TAREFAS A REALIZAR -
a) Traduza para o inglês esta frase do trecho apresentado: "Ainda não há informações sobre o estado de saúde deles."
b) Segundo o trecho apresentado, quem levou Daniel Coutinho e a mãe dele ao hospital?
c) Transcreva literalmente a parte do trecho apresentado que começa nas palavras "O principal suspeito" e termina após "um boletim médico.".

O principal suspeito é o filho do cineasta, que é esquizofrênico e também teria tentado esfaquear a mulher de Coutinho e, depois, tentado o suicídio.
Segundo informações de funcionário do Hospital Municipal Miguel Couto, no Leblon, Daniel Coutinho e a mãe dele foram levados à unidade pelo Corpo de Bombeiros por volta das 15h. Ainda não há informações sobre o estado de saúde deles. O hospital não confirmou se divulgará um boletim médico.
Personagens anônimos
Um dos mais importantes cineastas do Brasil, Coutinho era famoso principalmente pelo trabalho como documentarista. É diretor de filmes como "Cabra Marcado Para Morrer", "Edifício Master", "Jogo de Cena" e "As Canções".

REGISTROS FORNECIDOS -
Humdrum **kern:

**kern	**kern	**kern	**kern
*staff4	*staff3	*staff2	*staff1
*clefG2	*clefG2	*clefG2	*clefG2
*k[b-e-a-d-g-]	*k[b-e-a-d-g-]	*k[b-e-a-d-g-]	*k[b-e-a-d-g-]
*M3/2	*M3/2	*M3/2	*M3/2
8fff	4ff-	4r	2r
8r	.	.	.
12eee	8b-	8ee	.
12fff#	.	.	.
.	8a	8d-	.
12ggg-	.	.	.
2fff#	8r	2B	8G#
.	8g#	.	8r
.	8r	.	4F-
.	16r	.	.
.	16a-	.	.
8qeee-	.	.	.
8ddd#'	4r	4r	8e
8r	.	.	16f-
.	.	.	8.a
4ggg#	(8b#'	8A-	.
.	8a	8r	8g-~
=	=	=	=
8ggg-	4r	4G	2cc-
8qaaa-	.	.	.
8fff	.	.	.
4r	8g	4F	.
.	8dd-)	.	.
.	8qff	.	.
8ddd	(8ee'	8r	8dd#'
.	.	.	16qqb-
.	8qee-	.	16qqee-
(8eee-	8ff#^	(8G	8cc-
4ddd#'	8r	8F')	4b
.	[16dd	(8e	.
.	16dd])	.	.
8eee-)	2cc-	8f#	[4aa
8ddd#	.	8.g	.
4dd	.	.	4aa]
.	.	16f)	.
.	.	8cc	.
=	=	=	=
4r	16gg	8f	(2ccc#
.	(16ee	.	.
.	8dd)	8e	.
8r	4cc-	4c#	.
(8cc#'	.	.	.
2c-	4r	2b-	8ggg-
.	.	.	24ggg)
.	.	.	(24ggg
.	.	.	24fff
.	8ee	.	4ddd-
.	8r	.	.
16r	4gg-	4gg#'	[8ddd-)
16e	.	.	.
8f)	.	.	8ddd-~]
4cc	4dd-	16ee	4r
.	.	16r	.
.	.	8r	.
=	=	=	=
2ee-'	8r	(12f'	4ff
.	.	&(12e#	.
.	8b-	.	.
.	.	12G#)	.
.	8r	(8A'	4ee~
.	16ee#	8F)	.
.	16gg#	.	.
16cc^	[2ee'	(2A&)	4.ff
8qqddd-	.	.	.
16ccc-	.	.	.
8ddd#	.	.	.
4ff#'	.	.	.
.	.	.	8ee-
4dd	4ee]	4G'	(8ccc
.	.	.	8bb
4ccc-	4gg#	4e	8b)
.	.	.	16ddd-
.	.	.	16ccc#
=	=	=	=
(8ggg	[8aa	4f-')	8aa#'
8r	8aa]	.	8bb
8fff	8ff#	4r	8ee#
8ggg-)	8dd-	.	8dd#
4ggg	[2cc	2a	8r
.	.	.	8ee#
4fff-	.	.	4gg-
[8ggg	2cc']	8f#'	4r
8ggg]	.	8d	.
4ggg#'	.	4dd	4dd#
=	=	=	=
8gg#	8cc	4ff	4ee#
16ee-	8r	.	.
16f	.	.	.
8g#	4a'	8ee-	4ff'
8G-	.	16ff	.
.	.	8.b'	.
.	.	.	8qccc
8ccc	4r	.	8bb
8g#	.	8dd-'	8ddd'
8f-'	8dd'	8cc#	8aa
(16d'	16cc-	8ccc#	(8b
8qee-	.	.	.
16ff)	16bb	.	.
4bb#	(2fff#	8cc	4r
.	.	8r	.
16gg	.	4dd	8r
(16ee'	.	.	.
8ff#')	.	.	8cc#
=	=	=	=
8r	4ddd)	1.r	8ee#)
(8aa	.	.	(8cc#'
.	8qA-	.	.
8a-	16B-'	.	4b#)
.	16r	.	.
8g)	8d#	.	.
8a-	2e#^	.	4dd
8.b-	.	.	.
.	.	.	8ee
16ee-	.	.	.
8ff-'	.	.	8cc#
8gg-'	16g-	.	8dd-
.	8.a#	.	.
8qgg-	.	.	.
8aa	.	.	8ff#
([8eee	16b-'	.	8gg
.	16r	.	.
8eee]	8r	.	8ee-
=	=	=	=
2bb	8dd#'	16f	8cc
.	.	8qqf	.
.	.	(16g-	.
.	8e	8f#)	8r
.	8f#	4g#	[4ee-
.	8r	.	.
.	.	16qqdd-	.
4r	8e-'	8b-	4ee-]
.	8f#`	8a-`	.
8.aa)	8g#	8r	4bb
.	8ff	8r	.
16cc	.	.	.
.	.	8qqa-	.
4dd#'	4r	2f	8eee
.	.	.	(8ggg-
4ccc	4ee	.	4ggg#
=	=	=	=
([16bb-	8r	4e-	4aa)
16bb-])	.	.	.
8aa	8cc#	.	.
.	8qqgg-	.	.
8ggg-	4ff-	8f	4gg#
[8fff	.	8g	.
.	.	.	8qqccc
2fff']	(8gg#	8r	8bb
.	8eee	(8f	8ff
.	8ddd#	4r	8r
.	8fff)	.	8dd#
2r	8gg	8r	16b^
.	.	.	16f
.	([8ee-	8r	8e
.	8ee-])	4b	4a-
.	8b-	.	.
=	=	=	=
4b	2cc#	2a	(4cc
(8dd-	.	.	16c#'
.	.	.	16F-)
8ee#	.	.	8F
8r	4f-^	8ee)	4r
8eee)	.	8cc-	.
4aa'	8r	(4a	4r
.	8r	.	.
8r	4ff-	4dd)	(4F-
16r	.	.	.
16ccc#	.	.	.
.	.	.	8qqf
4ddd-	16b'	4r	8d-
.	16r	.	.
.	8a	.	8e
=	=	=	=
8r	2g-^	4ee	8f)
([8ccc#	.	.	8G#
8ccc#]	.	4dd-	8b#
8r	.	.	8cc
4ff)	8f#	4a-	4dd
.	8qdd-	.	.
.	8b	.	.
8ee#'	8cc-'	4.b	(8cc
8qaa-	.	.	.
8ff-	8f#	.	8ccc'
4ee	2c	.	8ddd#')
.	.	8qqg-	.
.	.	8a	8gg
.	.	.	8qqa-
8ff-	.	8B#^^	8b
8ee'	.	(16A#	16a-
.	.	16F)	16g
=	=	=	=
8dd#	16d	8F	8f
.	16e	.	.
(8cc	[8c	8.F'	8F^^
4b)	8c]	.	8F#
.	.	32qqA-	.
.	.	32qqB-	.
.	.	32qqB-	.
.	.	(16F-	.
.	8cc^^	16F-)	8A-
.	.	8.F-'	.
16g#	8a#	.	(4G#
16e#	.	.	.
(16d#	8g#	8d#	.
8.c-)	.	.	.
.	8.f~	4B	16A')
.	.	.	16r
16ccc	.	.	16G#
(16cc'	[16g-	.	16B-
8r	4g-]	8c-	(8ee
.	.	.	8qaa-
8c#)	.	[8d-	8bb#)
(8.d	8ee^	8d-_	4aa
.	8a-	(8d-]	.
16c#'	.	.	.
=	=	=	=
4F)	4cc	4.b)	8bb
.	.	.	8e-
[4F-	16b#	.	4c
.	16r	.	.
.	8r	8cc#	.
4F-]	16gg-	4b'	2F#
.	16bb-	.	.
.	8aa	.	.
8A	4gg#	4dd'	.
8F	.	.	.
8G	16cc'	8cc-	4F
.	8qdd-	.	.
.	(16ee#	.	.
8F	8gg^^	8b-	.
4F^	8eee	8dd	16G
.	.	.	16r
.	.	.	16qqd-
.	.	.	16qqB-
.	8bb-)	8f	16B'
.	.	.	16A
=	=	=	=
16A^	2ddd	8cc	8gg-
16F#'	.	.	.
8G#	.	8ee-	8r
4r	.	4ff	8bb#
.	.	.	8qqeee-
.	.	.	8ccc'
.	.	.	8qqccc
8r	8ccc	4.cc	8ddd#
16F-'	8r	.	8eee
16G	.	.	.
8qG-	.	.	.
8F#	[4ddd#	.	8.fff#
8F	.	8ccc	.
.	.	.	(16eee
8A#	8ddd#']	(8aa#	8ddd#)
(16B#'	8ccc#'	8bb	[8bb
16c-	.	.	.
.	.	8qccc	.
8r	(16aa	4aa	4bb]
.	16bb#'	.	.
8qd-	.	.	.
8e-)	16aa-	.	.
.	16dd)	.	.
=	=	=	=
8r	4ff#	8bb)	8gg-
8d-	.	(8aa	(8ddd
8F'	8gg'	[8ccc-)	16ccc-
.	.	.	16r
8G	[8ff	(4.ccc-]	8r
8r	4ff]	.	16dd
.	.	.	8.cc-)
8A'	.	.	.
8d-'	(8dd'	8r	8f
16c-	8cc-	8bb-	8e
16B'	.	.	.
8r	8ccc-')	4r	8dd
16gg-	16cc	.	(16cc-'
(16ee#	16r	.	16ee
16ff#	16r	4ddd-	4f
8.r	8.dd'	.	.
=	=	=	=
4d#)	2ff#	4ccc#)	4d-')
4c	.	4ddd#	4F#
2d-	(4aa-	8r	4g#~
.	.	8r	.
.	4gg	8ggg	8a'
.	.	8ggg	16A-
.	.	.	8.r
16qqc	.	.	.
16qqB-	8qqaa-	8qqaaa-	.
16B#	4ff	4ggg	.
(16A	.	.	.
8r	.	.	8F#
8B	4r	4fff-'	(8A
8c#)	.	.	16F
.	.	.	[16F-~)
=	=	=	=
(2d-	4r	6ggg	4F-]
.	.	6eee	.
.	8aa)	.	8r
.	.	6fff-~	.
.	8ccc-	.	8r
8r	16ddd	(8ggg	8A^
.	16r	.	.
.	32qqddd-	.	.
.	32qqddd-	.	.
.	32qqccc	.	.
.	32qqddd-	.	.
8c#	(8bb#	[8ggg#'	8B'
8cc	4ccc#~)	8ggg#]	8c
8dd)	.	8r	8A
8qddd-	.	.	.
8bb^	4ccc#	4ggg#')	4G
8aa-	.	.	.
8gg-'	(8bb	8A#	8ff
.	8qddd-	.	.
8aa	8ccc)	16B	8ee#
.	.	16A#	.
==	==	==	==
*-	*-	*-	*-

RESPOSTAS ÀS TAREFAS -
a) There is still no information about their state of health.

b) O Corpo de Bombeiros.

c)
O principal suspeito é o filho do cineasta, que é esquizofrênico e também teria tentado esfaquear a mulher de Coutinho e, depois, tentado o suicídio.
Segundo informações de funcionário do Hospital Municipal Miguel Couto, no Leblon, Daniel Coutinho e a mãe dele foram levados à unidade pelo Corpo de Bombeiros por volta das 15h. Ainda não há informações sobre o estado de saúde deles. O hospital não confirmou se divulgará um boletim médico.